In 2010, US Homeland Security at John F. Kennedy Airport in New York seized ten Nok terracottas that were recognized in transit and on 26 July 2012, the pieces were formally returned to Nigeria. Nigeria’s Consul General Habib Baba Habu claimed that they had been stolen from the Nigerian National Museum in Lagos and that the museum’s director-general was under investigation.
In 2000, ‘Nok terracotta from the Bauchi Plateau and the Katsina and Sokoto regions’ was included on the International Council of Museums’ (ICOM) Red List of categories of African archaeological objects particularly at risk from looting. The Red List noted that all objects on the list were ‘protected by national legislation, banned from export, and may under no circumstances be put on sale’, and appealed to ‘museums, auction houses, art dealers and collectors to stop buying them’ (ICOM 2000). It revealed that the corpus of officially excavated and provenienced Nok figures in Nigerian museums was not representative of the material appearing on the art market, and that Nigerian museums did not own any complete figures, though again, complete figures were plentiful on the market.
No form of degree seems to accurately save the Nigerian antiquities from trafficking as foreign museum acquisitions kept increasing. Musée du quai, Branly, opened in 2006, with a collection of about 300,000 objects had an exhibition which included two Nok terracottas, seemingly acquired in contravention of Nigerian law and the 1970 UNESCO Convention on the Means of Prohibiting and Preventing the Illicit Import, Export and Transfer of Ownership of Cultural Property (ratified by Nigeria in 1972 and France in 1997), and in disregard of the ICOM Red List. The terracottas had been bought from the Brussels dealer Samir Borro in 1998 for 2.5 million francs, and the purchase had been retrospectively authorized by the Nigerian Minister of Culture in February 2000. However, the Nigerian embassy in Paris maintained that the authorization was invalid because it had not been approved by the NCMM, and the terracottas had not been licensed for export.
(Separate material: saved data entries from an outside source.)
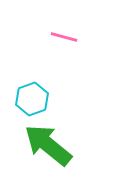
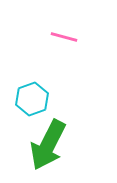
green arrow: rotated 102 degrees counterclockwise
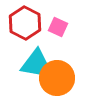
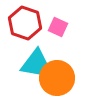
red hexagon: rotated 8 degrees counterclockwise
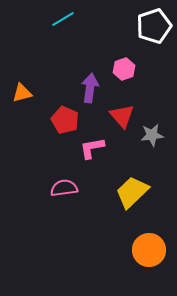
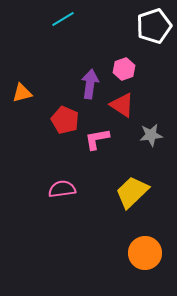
purple arrow: moved 4 px up
red triangle: moved 11 px up; rotated 16 degrees counterclockwise
gray star: moved 1 px left
pink L-shape: moved 5 px right, 9 px up
pink semicircle: moved 2 px left, 1 px down
orange circle: moved 4 px left, 3 px down
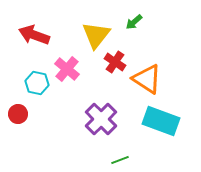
In March 2002, a settlement was reached whereby Nigeria agreed to loan the pieces to France for a renewable period of twenty-five years and it has been reported that in 2005 this period was extended to thirty-seven years. This apparent post hoc legitimation of illicit trade was welcomed by some commentators, but condemned by others, with the Nigerian lawyer Folarin Shyllon denouncing it as ‘an unrighteous conclusion’ and a ‘smuggler’s charter’.
However, in July 2012, a search of the Musée du quai Branly’s on-line collections database found eight Nok terracottas, none with a provenance extending back to before Nigeria’s 1979 National Commission of Museums and Monuments Decree.